Susan wzięła głęboki oddech i zadała oczywiste pytanie:
– Gdzie zatem jest teraz ten Kanadyjczyk?
– Na tym polega problem – zmarszczył brwi Strathmore.
– Hiszpańska policja nie wie, co się z nim stało?
– Nie. Opowieść tego Kanadyjczyka była tak absurdalna, że policjant przyjął, iż doznał szoku lub cierpi na otępienie starcze. Wziął go na motocykl i chciał odwieźć do hotelu. Kanadyjczyk nie wiedział jednak, że powinien się mocno trzymać; jak tylko ruszyli, spadł z siodełka, rozbił sobie głowę i złamał nadgarstek.
– Co takiego?! – krzyknęła Susan.
– Policjant chciał zawieźć go do szpitala, ale Kanadyjczyk się wściekł… powiedział, że raczej wróci do Kanady piechotą, niż ponownie wsiądzie na motocykl. W tej sytuacji policjant mógł tylko odprowadzić go do niewielkiej kliniki publicznej w pobliżu parku. Zostawił go tam.
– Przypuszczam, że nie muszę nawet pytać, co teraz robi David – powiedziała Susan.
David Becker stanął na rozpalonym, wyłożonym białymi i niebieskimi płytkami Plaza de Espaňa. Przed sobą miał wyrastający z placu El Ayuntamiento stary ratusz. Arabskie wieże i ozdobna fasada upodobniały go raczej do pałacu, a nie do budynku publicznego. Ratusz był świadkiem wielu historycznych zdarzeń – zamachów wojskowych, pożarów, publicznego wieszania, ale większość turystów przychodziła tutaj, ponieważ biuro turystyczne reklamowało ratusz jako angielską naczelną kwaterę wojskową z filmu Lawrence z Arabii. Kręcenie filmu w Hiszpanii było dla Columbii Pictures znacznie tańsze niż w Egipcie, a wpływ sztuki arabskiej na architekturę Sewilli był na tyle wyraźny, iż większość widzów uznała, że rzeczywiście widzą Kair.
Becker przestawił swoje seiko na czas lokalny – była 21.10. Jak na tutejsze standardy to jeszcze popołudnie. Prawdziwy Hiszpan nigdy nie je kolacji przed zachodem słońca, a leniwe andaluzyjskie słońce rzadko opuszcza niebo przed dziesiątą.
Choć zbliżała się noc, było gorąco. Mimo to Becker szedł bardzo szybko. Tym razem ton głosu Strathmore’a znacznie bardziej naglił niż rano. Nowe polecenie okazało się całkowicie jednoznaczne: odszukaj Kanadyjczyka, odzyskaj pierścień. Zrób wszystko, co konieczne, byle tylko odzyskać pierścień.

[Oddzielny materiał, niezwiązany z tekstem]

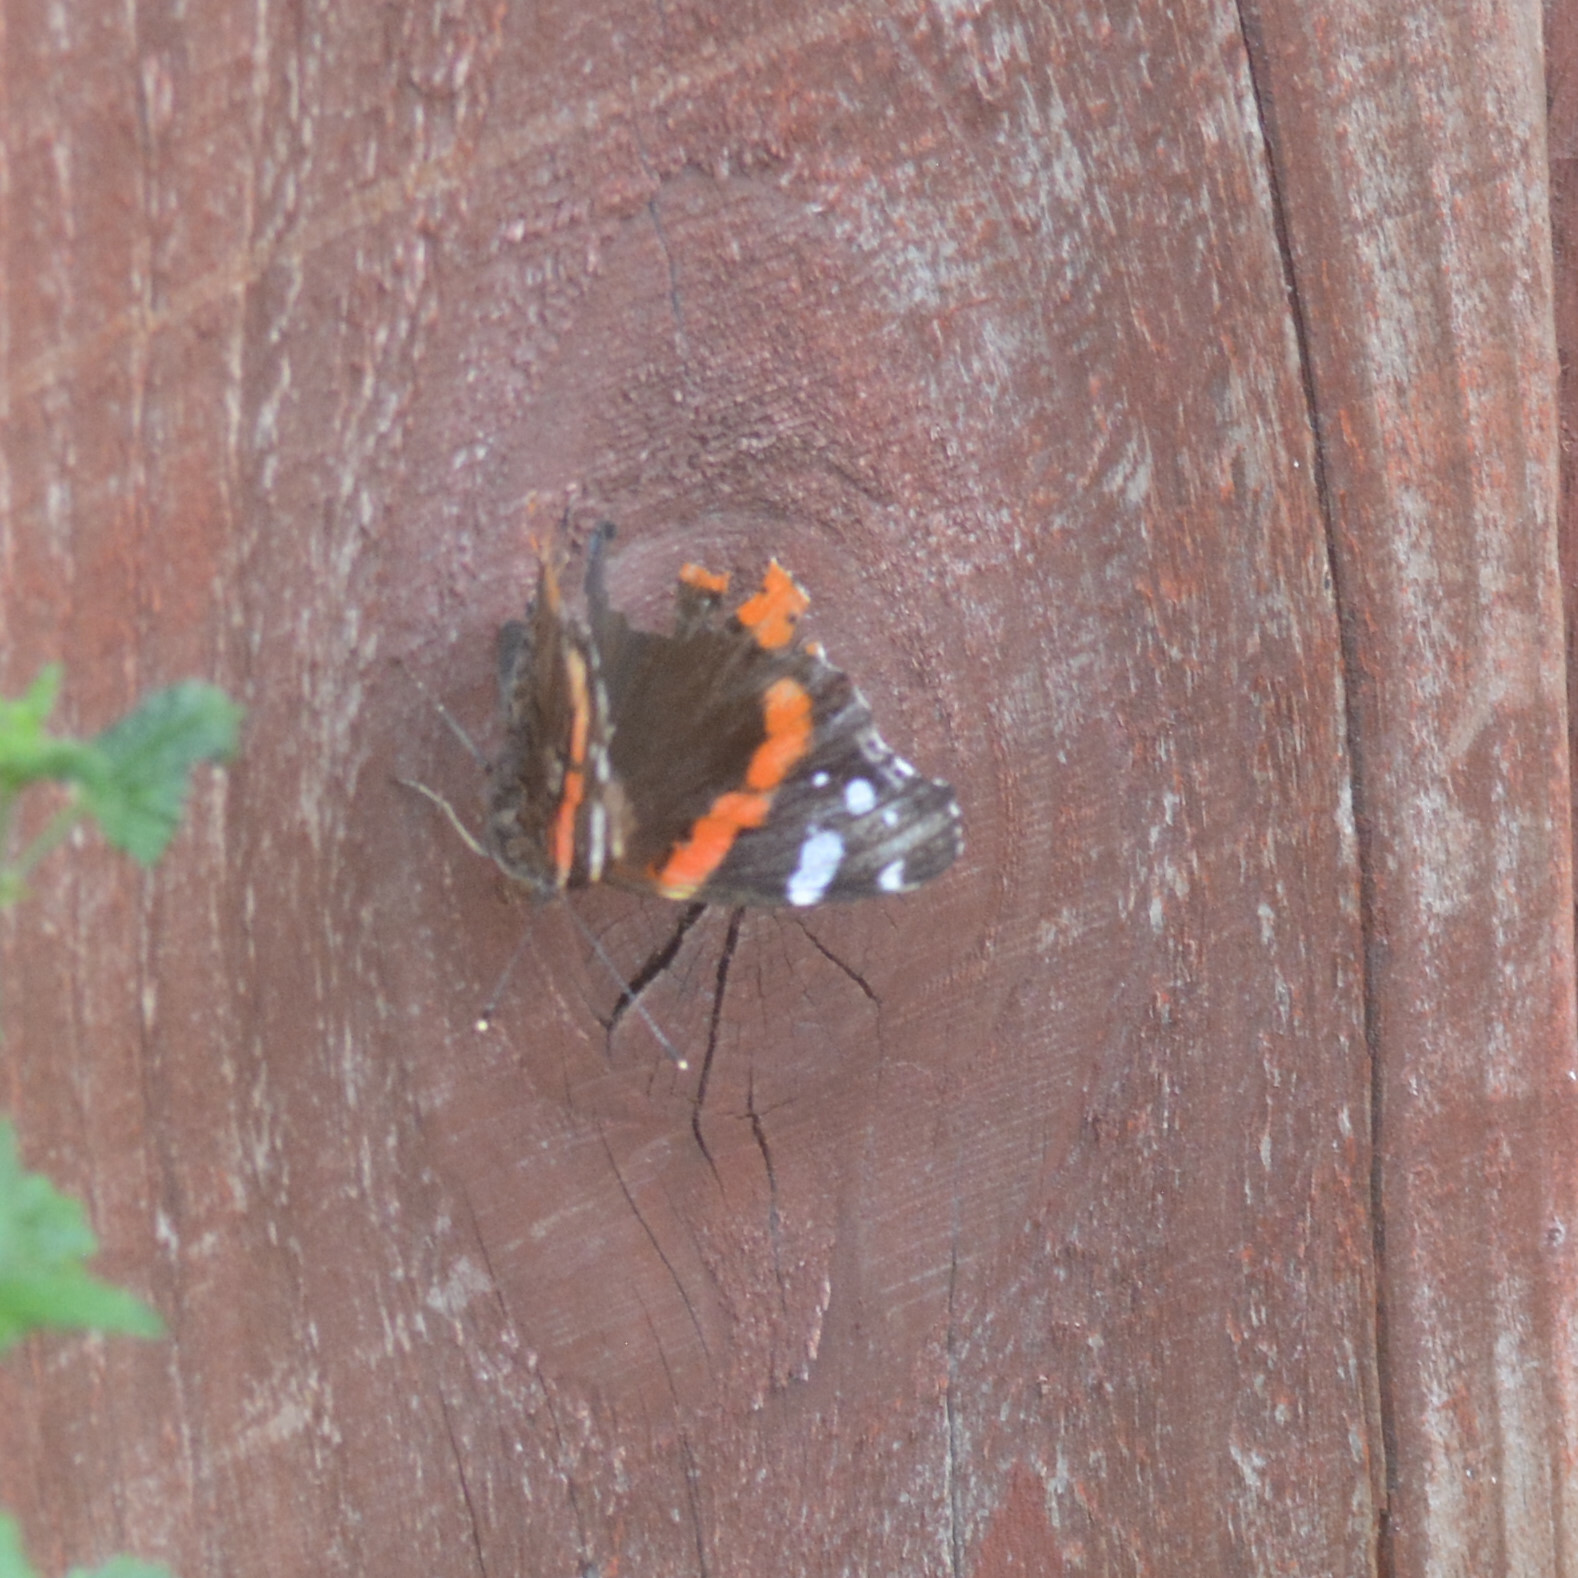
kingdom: Animalia
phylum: Arthropoda
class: Insecta
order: Lepidoptera
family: Nymphalidae
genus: Vanessa
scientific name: Vanessa atalanta
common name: Red admiral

Zastanawiał się, dlaczego pierścień z jakimiś znakami jest taki ważny. Strathmore mu tego nie wyjaśnił, a Becker nie spytał. NSA, pomyślał. Never Say Anything * .

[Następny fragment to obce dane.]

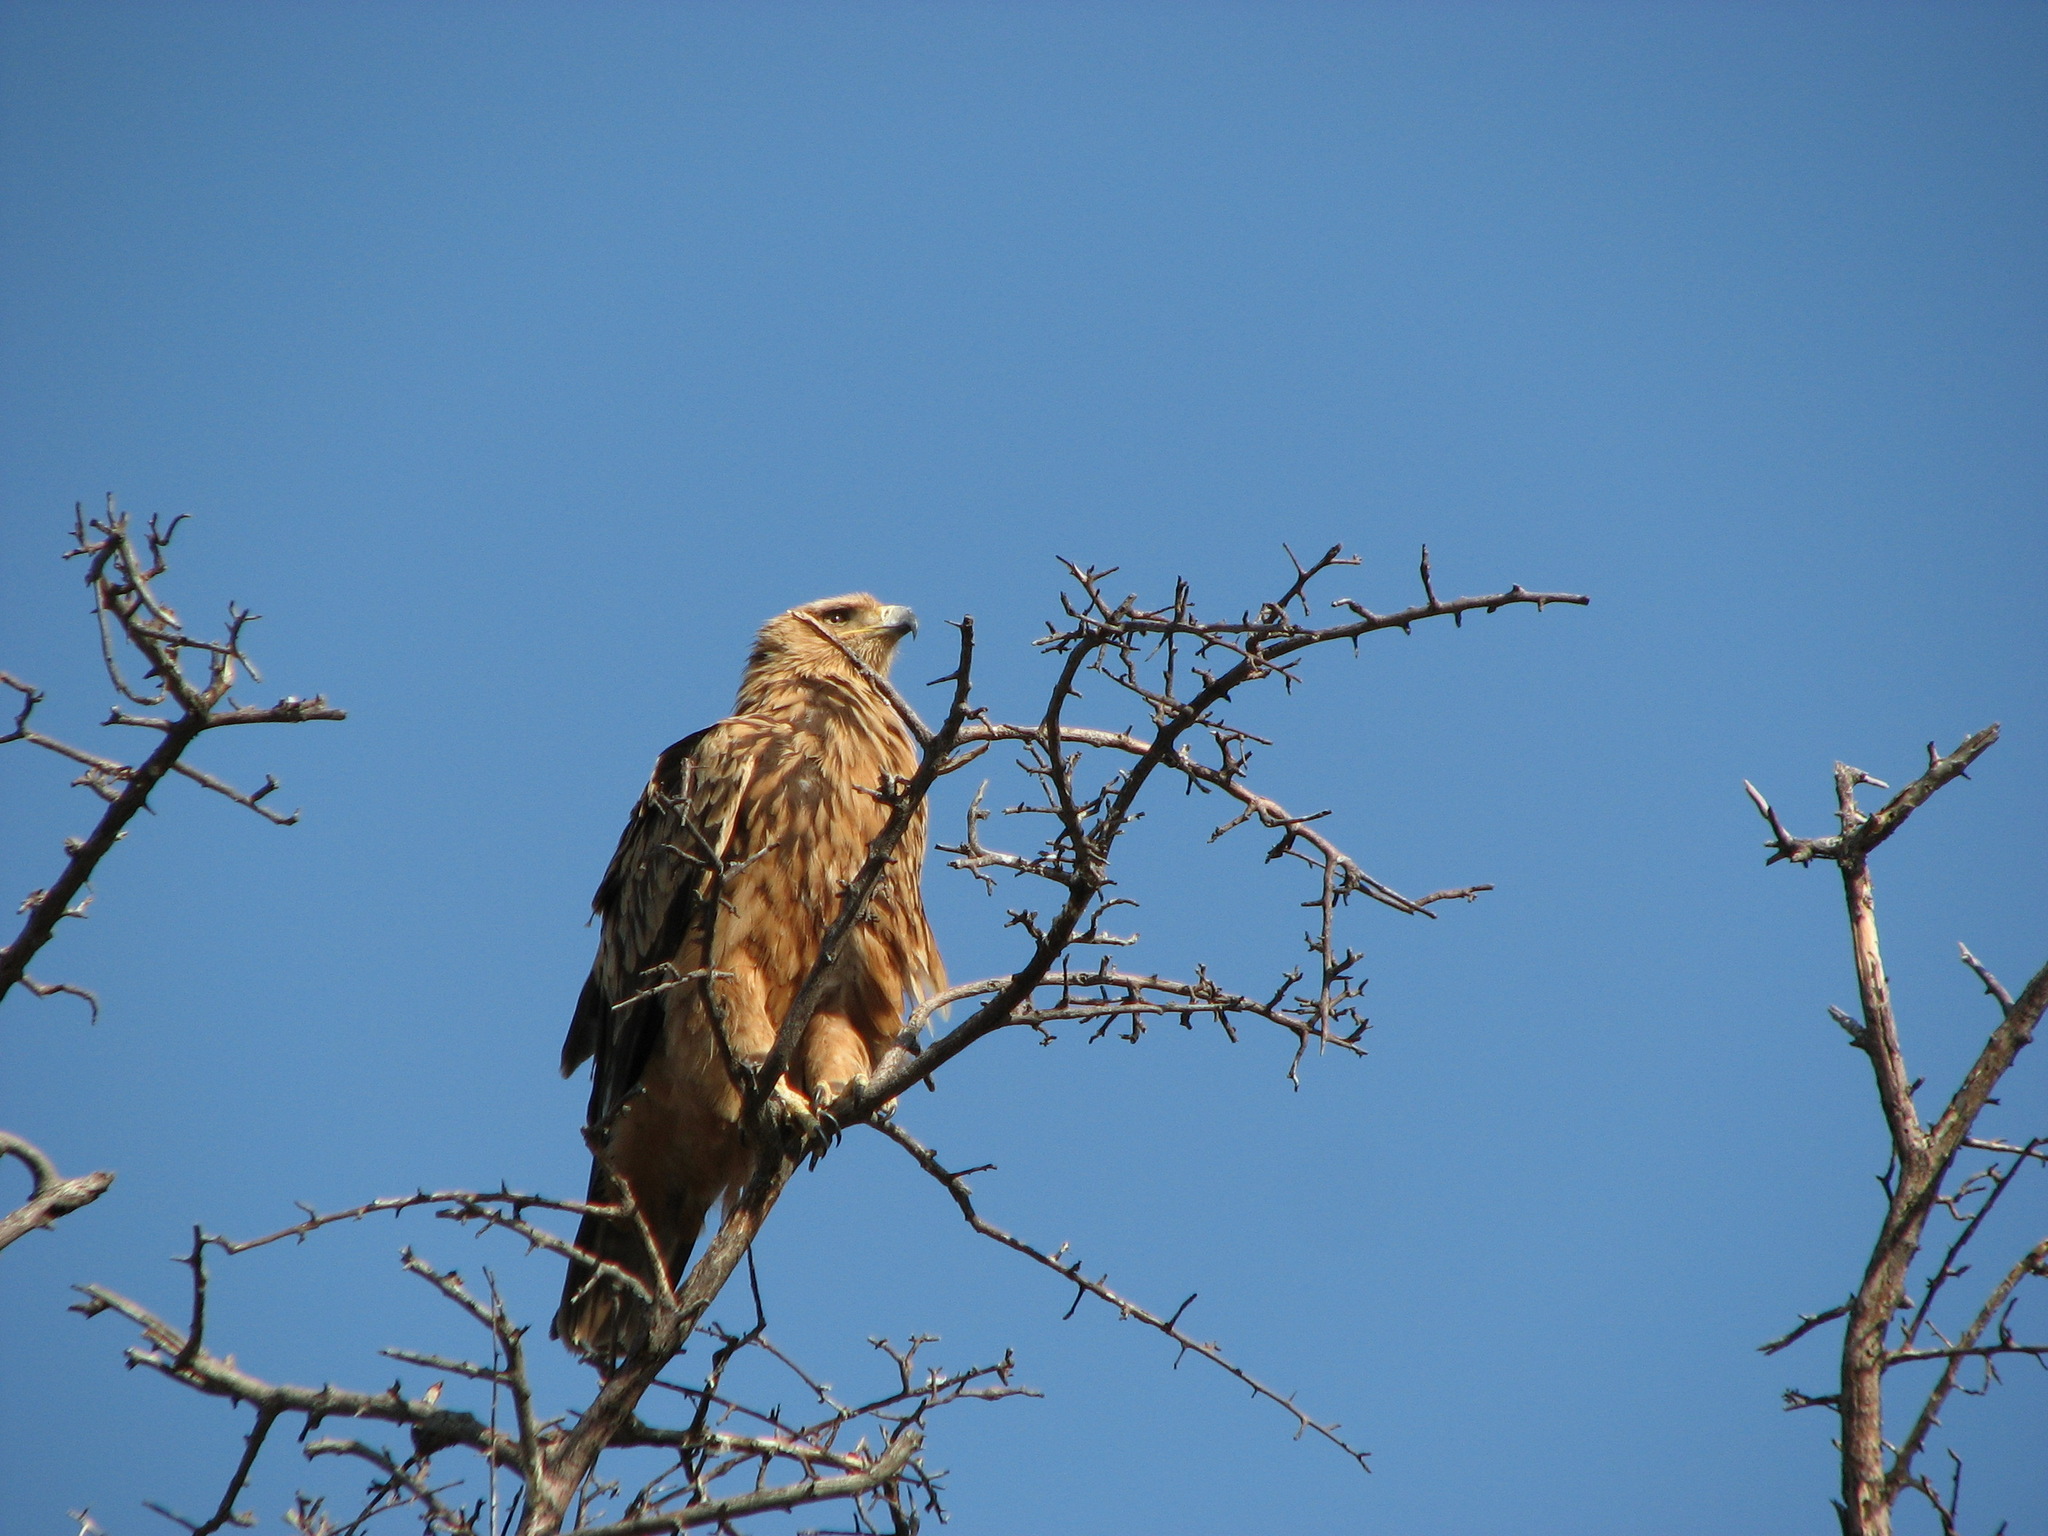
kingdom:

Po drugiej stronie Avenida Isabela Católica widać było klinikę – Becker łatwo ją rozpoznał po znaku czerwonego krzyża na białym tle. Porucznik gwardii zostawił tu kanadyjskiego turystę wiele godzin temu. Złamany nadgarstek, uraz głowy – z pewnością pacjent został opatrzony i już dawno odesłany do domu. Becker miał nadzieję, że klinika zapisała adres hotelu lub telefon, gdzie można go znaleźć. Gdyby Beckerowi dopisało szczęście, mógłby szybko odszukać Kanadyjczyka, odzyskać pierścień i wrócić do domu bez dalszych komplikacji.
– Jeśli zajdzie taka potrzeba, niech pan skorzysta z tych dziesięciu tysięcy w gotówce i odkupi pierścień – powiedział Strathmore. – Oddam panu na miejscu.

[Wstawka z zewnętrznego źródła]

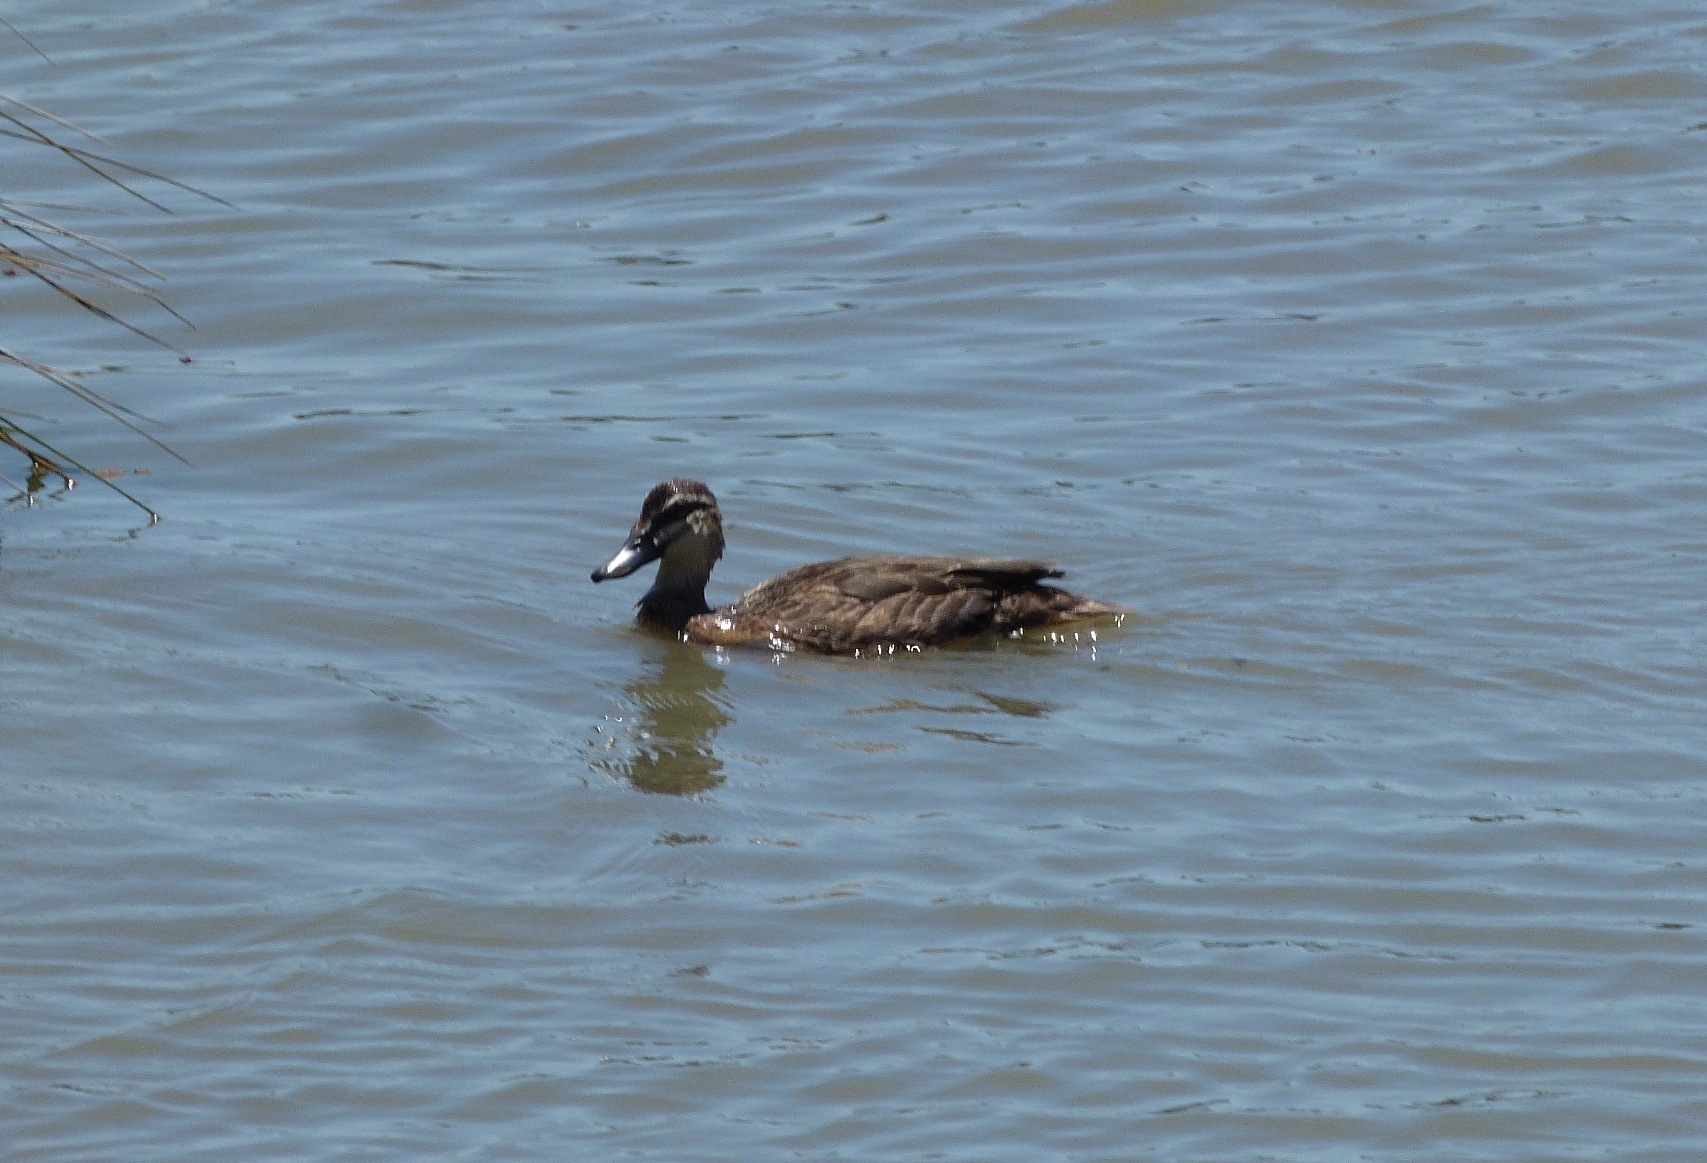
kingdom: Animalia
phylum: Chordata
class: Aves
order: Anseriformes
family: Anatidae
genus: Anas
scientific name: Anas superciliosa
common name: Pacific black duck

– Nie musi pan oddawać – odrzekł Becker. I tak zamierzał zwrócić pieniądze. Nie pojechał do Hiszpanii dla pieniędzy, lecz ze względu na Susan. Komandor Trevor Strathmore był jej mentorem i opiekunem. Susan wiele mu zawdzięczała; Becker uznał, że załatwienie jednej sprawy dla Strathmore’a to minimum tego, co powinien zrobić.